NCPA - National Center for Policy Analysis


January 17, 2005

Legalizing drug reimportation may not free up world drug markets, but instead impose price controls on Americans and drastically reduce drug innovation, says John Lott Jr. of the American Enterprise Institute.

Today, Americans bear most of the financial burden of expensive pharmaceutical research and development, with foreign consumers enjoying lower costs under price controls while enjoying the same drug benefits.

  • On average it costs $802 million to develop a new drug and overcome the regulatory hurdles to bring it to market.
  • Even then, just three in 10 market drugs match or exceed the average costs of research and development.

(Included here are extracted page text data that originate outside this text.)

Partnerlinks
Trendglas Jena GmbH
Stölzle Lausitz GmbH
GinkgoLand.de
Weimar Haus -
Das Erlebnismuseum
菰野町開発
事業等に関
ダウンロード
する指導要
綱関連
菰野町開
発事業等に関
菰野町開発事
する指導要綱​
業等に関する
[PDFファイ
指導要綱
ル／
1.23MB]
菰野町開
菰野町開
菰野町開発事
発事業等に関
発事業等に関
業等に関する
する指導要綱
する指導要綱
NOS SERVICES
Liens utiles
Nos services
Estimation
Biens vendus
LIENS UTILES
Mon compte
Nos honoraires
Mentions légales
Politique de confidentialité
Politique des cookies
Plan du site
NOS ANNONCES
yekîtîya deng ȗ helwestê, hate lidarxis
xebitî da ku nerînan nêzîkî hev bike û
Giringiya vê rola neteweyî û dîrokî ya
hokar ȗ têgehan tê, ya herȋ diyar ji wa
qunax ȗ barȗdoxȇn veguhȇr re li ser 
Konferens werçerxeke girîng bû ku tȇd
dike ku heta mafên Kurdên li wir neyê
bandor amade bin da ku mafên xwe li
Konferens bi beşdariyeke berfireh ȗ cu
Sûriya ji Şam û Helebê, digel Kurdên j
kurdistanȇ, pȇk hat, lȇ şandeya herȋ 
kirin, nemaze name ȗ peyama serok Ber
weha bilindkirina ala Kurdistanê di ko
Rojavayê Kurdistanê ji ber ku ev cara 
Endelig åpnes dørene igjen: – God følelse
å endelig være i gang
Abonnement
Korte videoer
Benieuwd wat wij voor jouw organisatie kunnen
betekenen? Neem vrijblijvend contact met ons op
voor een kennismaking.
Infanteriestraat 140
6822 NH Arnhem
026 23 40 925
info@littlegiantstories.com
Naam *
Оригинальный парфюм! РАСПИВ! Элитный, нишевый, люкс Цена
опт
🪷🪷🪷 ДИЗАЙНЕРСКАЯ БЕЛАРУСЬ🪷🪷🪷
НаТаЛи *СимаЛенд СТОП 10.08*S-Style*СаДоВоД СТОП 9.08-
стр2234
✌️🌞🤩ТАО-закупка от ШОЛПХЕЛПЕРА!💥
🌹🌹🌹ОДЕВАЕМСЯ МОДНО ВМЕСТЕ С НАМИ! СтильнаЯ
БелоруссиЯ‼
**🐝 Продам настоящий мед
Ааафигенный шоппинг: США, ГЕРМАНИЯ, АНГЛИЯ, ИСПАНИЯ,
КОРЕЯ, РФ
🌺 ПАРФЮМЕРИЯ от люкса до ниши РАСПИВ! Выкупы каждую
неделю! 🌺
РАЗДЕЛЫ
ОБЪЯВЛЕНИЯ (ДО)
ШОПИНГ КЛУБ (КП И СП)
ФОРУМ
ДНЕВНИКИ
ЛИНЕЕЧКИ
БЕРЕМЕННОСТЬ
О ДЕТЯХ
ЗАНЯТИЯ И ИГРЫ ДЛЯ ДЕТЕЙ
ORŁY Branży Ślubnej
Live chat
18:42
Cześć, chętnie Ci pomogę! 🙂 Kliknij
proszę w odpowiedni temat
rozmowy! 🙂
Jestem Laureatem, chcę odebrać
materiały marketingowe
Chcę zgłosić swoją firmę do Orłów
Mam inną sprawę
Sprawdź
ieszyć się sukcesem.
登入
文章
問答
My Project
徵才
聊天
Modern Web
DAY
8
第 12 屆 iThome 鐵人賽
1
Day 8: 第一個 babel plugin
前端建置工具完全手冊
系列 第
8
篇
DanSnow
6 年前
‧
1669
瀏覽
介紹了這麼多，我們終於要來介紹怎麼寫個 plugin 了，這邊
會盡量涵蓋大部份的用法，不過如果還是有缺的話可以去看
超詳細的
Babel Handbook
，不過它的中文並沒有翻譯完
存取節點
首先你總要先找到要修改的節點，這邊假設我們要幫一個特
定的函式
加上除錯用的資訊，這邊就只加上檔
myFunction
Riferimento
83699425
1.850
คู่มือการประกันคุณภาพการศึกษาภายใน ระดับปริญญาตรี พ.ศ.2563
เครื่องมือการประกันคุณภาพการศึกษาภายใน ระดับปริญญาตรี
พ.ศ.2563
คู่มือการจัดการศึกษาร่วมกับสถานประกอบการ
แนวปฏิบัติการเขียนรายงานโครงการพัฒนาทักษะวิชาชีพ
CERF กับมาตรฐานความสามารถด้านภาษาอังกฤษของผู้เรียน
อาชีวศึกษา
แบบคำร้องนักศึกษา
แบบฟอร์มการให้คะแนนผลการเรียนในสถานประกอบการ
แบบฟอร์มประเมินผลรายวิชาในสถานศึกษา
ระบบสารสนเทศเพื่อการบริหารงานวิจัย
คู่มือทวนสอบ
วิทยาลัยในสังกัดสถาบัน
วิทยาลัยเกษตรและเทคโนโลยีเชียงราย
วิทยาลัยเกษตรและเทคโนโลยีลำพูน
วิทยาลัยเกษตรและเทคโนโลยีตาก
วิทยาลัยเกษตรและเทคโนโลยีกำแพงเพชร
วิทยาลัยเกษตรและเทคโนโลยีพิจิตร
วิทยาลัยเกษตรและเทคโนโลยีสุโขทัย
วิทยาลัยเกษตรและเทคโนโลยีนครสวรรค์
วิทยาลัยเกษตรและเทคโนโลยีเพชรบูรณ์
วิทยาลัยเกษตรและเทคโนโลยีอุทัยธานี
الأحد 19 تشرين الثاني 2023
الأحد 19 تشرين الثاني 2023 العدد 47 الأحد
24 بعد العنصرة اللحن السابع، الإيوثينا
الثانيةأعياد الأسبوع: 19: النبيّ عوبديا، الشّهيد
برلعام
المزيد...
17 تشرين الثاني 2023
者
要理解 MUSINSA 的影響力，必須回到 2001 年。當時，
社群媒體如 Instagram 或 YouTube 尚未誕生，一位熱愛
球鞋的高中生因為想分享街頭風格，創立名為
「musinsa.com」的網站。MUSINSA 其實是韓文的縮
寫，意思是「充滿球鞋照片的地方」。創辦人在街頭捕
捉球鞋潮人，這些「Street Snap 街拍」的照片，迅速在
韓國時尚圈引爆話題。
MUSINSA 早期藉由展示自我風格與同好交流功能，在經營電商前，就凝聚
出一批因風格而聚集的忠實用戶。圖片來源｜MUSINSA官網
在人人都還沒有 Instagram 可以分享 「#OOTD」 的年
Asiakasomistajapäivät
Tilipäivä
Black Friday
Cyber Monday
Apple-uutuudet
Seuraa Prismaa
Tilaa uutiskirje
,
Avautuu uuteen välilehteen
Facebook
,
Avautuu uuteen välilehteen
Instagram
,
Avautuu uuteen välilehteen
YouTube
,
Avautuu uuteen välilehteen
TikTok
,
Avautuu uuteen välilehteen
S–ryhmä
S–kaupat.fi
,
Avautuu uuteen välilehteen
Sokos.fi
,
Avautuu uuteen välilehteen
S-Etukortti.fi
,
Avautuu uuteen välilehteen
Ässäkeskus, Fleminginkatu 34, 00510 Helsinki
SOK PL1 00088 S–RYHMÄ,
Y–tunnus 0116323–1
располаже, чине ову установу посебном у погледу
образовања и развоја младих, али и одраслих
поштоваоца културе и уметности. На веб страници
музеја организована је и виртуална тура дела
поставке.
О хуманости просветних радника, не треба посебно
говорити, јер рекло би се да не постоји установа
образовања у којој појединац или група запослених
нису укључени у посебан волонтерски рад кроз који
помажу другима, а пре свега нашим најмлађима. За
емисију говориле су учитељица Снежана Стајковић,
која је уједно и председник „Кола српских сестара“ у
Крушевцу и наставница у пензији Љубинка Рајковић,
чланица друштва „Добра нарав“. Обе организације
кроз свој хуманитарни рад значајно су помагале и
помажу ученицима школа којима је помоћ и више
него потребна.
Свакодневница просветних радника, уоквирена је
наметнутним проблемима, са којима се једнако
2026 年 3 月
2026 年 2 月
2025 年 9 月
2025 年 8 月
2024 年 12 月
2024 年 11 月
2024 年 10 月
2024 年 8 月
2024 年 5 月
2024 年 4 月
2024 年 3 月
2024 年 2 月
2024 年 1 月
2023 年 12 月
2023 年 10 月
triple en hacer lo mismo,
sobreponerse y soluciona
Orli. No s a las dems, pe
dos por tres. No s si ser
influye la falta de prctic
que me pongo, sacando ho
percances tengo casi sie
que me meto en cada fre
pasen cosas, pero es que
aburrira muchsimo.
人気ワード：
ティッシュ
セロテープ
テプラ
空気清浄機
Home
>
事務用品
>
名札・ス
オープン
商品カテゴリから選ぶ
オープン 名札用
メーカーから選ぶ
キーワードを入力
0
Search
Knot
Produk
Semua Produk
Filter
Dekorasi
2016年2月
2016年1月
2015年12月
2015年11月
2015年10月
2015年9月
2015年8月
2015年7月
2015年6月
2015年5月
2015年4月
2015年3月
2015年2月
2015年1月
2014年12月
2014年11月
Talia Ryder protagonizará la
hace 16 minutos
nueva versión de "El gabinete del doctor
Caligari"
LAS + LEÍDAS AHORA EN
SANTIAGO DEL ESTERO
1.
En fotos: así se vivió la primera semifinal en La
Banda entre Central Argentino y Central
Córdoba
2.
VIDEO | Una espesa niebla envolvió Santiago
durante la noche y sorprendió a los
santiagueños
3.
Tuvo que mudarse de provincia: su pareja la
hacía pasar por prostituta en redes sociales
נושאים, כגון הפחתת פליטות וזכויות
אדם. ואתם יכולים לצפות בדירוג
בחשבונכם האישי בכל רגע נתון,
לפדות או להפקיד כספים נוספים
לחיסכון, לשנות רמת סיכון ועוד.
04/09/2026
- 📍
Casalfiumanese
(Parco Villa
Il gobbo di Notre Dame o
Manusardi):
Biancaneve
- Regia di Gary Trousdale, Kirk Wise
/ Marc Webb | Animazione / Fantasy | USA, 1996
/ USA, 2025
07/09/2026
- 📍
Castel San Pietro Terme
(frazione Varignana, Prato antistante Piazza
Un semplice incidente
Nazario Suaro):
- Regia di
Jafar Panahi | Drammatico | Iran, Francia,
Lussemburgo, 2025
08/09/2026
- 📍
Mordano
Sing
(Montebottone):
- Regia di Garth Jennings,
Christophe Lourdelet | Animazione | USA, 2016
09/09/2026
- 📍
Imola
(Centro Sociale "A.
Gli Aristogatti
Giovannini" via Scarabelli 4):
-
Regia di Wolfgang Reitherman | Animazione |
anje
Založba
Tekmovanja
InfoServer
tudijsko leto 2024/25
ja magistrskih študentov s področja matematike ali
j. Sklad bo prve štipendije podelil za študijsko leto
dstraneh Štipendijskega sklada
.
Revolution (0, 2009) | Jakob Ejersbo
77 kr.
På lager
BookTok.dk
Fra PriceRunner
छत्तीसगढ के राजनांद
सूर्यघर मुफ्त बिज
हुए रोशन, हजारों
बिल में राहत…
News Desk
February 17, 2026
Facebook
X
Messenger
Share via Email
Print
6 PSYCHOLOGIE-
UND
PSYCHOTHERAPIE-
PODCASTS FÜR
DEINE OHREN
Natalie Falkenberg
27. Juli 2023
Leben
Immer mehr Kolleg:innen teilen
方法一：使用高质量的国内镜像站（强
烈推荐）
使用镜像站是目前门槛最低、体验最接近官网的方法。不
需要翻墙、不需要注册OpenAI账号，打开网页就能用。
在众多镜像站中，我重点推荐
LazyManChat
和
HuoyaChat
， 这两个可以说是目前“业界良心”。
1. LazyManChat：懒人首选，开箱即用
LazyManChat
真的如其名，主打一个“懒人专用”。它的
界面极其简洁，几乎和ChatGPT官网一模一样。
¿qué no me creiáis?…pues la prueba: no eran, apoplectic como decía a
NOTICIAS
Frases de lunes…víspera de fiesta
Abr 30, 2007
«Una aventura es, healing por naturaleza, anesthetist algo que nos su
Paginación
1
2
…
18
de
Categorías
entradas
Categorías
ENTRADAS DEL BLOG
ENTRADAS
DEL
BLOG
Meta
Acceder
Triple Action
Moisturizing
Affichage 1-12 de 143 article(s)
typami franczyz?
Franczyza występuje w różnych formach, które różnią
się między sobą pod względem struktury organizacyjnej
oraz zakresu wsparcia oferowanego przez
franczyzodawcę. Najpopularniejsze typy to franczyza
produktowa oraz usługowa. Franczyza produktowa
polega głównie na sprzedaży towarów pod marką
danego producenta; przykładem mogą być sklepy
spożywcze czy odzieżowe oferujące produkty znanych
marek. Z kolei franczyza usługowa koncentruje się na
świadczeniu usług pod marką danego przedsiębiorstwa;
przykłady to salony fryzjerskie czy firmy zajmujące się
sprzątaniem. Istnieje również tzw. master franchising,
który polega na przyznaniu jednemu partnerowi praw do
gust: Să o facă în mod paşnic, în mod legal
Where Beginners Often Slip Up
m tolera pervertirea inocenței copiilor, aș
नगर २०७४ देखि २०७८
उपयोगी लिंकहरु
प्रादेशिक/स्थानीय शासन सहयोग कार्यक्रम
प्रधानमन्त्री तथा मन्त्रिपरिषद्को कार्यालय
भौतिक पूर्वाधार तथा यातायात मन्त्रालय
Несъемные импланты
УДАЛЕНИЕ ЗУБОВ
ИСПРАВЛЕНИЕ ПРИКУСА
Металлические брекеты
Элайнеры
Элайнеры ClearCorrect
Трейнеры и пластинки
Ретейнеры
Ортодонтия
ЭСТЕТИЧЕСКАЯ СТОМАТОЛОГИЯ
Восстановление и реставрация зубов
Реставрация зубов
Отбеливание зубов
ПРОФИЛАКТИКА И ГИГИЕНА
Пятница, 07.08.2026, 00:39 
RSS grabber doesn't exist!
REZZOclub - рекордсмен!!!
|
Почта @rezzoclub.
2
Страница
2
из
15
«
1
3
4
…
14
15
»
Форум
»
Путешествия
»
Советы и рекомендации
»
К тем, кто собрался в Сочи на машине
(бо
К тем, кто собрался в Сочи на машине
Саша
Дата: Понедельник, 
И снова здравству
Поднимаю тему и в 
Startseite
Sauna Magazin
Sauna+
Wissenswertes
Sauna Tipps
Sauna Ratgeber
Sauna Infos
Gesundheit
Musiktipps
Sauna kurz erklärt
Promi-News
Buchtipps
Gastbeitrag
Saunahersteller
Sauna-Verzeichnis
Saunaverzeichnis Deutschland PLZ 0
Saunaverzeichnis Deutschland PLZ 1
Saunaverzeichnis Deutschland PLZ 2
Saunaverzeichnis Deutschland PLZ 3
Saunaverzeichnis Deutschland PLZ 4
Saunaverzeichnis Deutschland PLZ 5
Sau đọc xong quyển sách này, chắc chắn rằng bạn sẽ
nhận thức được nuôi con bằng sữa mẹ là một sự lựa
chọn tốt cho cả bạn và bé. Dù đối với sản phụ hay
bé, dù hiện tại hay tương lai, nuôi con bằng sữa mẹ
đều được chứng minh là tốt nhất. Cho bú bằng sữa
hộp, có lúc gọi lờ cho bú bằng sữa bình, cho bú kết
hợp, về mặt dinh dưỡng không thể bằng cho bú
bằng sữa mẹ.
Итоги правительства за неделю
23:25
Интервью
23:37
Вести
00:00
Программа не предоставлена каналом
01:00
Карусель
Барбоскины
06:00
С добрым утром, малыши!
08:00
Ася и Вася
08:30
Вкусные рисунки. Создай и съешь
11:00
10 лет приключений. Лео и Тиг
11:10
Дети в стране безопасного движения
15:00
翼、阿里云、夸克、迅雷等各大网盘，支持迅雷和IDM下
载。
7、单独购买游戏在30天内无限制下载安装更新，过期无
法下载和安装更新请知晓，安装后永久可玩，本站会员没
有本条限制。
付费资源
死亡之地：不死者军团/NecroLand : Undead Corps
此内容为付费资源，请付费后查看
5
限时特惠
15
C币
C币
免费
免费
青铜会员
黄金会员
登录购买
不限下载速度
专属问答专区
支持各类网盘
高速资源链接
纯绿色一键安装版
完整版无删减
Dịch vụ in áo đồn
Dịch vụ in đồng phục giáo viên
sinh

Some believe that by legalizing drug importation, pressure will be put on manufacturers to spread R&D costs to other countries. Lott, however, believes that Canada and Europe will not be willing to pay market prices. Thus when American spending falls -- as a result of reimportation -- pharmaceutical companies will simply stop making new drugs:

U.S. consumers, however, are unhappy with the status quo. They ask plaintively why they have to pay $270 for the same dosage of Lipitor that's sold in Canada for $180. But if Americans paid less, the system that has helped the entire world live longer and healthier would come crashing down. The irony is that Canada and Europe - by opposing the folly of reimportation - will ultimately improve their health and ours at the same time, says Lott.